▸ **SOURCE TEXT**

○ ○ ○ ○

How to make dots in Swarmplot (Seaborn) overlap with each other?

Question:

I have made a swarmplot with seaborn, but I can’t seem to find the option to make the dots overlap with each other.

They overlap with each other, but only at the sides.

I would like them to make overlap everywhere when they would not be able fit, but now they only overlap at the sides.

data = sns.load_dataset('iris')
sns.swarmplot(data=data, y="sepal_length", x="species", edgecolor="black",alpha=.5, s=15,linewidth=1.0)

enter image description here

Asked By: Hielke Walinga

||

Answers:

I don’t think it’s possible to let the markers overlap deliberately with swarmplot. Of course smaller markers would not overlap at all, if that is desired.

Else a hacky wordaround is to use the fact that seaborn hardcodes the distance between markers for a specific figure size. Hence when plotting on a huge figure, where no overlap happens, but then making the figure smaller afterwards, overlapp should be pretty high.

○ ○ ○ ○

▸ **STORED DATA**
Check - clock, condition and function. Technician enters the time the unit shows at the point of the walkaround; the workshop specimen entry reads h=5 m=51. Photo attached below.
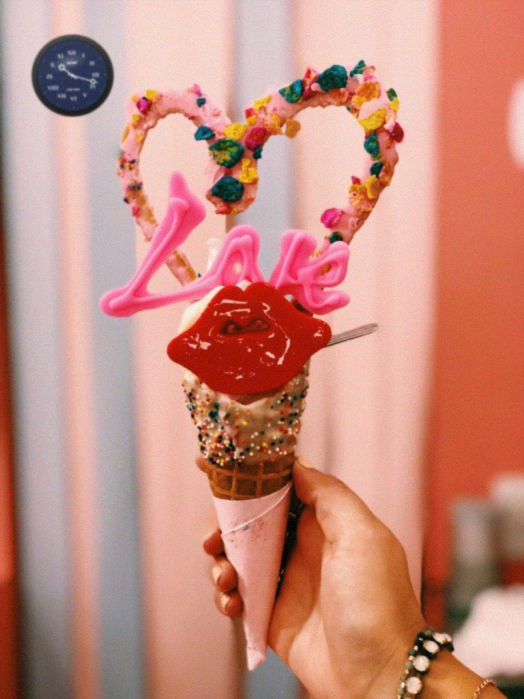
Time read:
h=10 m=18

○ ○ ○ ○

▸ **TASK SET**
A: According to the swarmplot thread, why would drawing the plot on a huge figure and then shrinking it make the dots overlap?
B: Which dataset does the code in the swarmplot thread load?
C: Write out the stretch of the swarmplot thread from "data = sns.load_dataset('iris')" through "that is desired.".
The lines above are separate material, apart from the swarmplot thread.

▸ **EXPECTED RESULTS**
A: Seaborn hardcodes the distance between markers for a specific figure size, so no overlap happens on a huge figure. Making the figure smaller afterwards squeezes the markers together, and the overlap should be pretty high.

B: The iris dataset.

C:
data = sns.load_dataset('iris')
sns.swarmplot(data=data, y="sepal_length", x="species", edgecolor="black",alpha=.5, s=15,linewidth=1.0)

enter image description here

Asked By: Hielke Walinga

||

Answers:

I don’t think it’s possible to let the markers overlap deliberately with swarmplot. Of course smaller markers would not overlap at all, if that is desired.